▶ _Action item_: Pictures must not appear in the copy. Set down exactly the line with "hfov_deg: 30.6" and each line after it through the end of the data below.

Data supplied Block Start

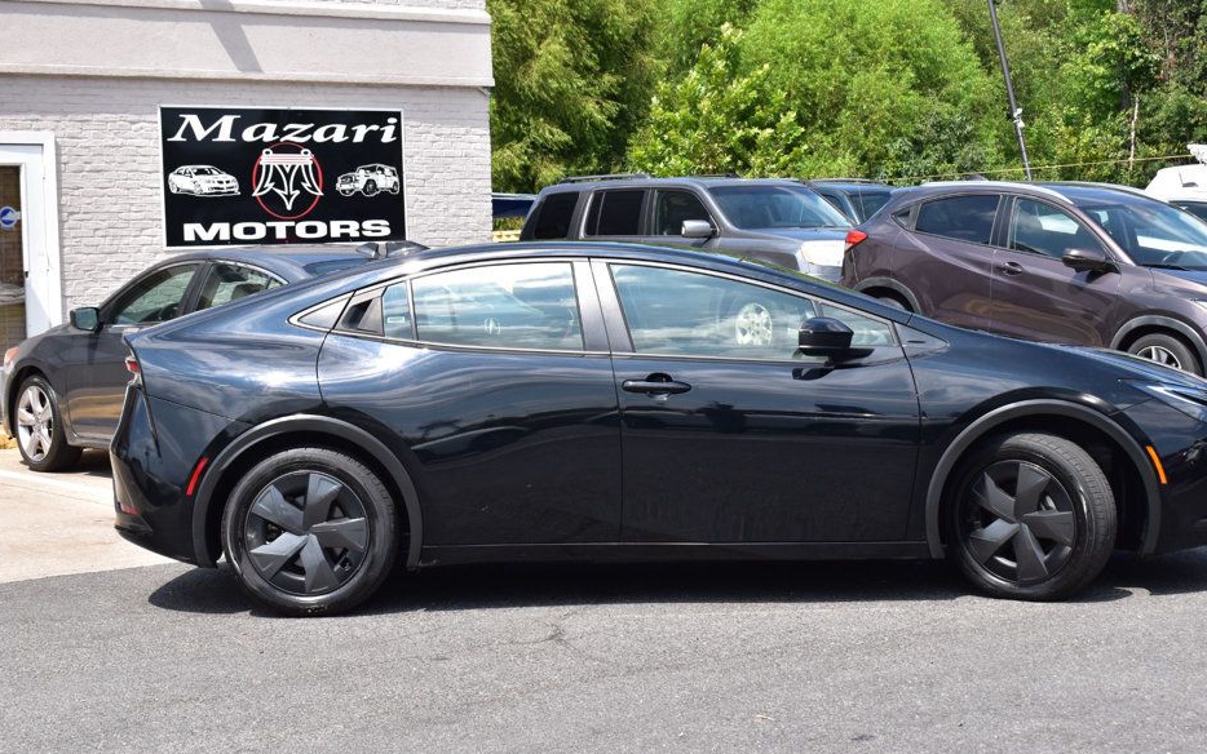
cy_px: 345
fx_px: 2204
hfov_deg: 30.6
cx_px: 649
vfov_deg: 19.4
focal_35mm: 67
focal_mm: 40
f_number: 11
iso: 400
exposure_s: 1/400
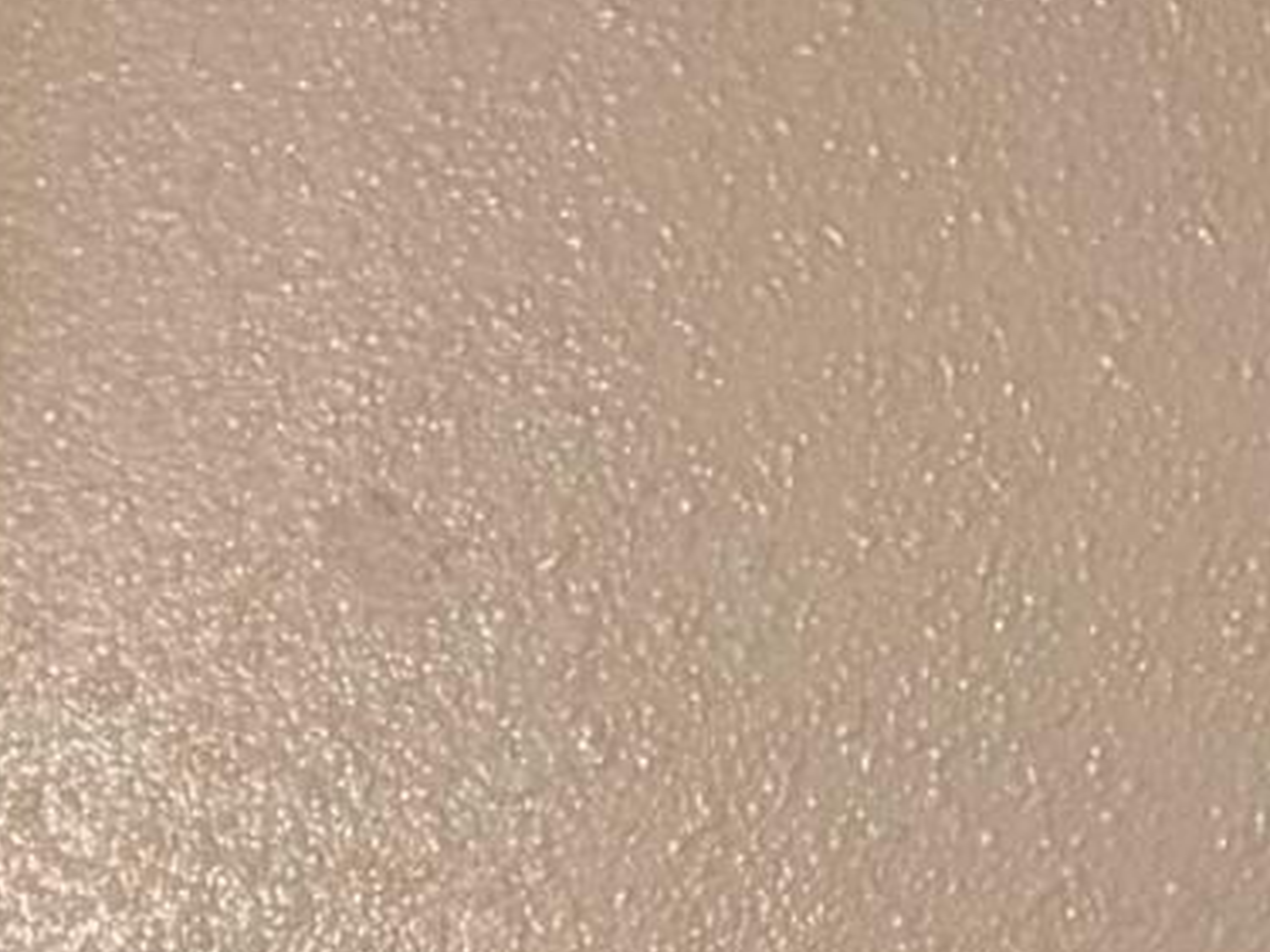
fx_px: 7042
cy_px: 2538
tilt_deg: -8.6
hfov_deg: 9.7
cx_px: -1199
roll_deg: -3.5
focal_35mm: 192
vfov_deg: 7.1
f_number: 1.78
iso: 320
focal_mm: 6.76
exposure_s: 1/120
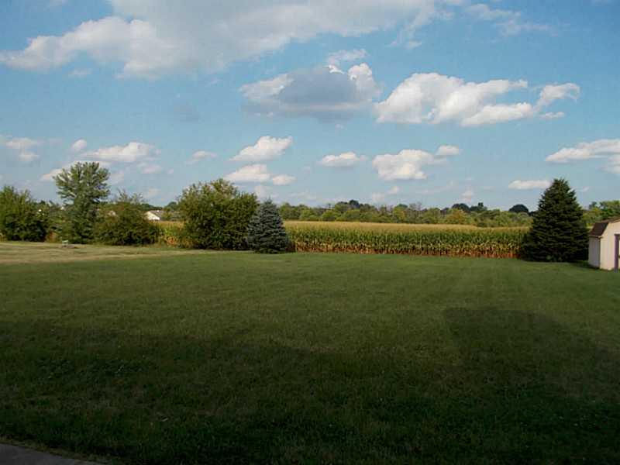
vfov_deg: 48.2
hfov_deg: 61.7
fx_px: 519
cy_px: 232
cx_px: 310
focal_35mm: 29
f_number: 3.3
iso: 80
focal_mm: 4.1
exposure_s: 1/1000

Data supplied Block End

▶ _The completed task_:
hfov_deg: 30.6
cx_px: 649
vfov_deg: 19.4
focal_35mm: 67
focal_mm: 40
f_number: 11
iso: 400
exposure_s: 1/400
fx_px: 7042
cy_px: 2538
tilt_deg: -8.6
hfov_deg: 9.7
cx_px: -1199
roll_deg: -3.5
focal_35mm: 192
vfov_deg: 7.1
f_number: 1.78
iso: 320
focal_mm: 6.76
exposure_s: 1/120
vfov_deg: 48.2
hfov_deg: 61.7
fx_px: 519
cy_px: 232
cx_px: 310
focal_35mm: 29
f_number: 3.3
iso: 80
focal_mm: 4.1
exposure_s: 1/1000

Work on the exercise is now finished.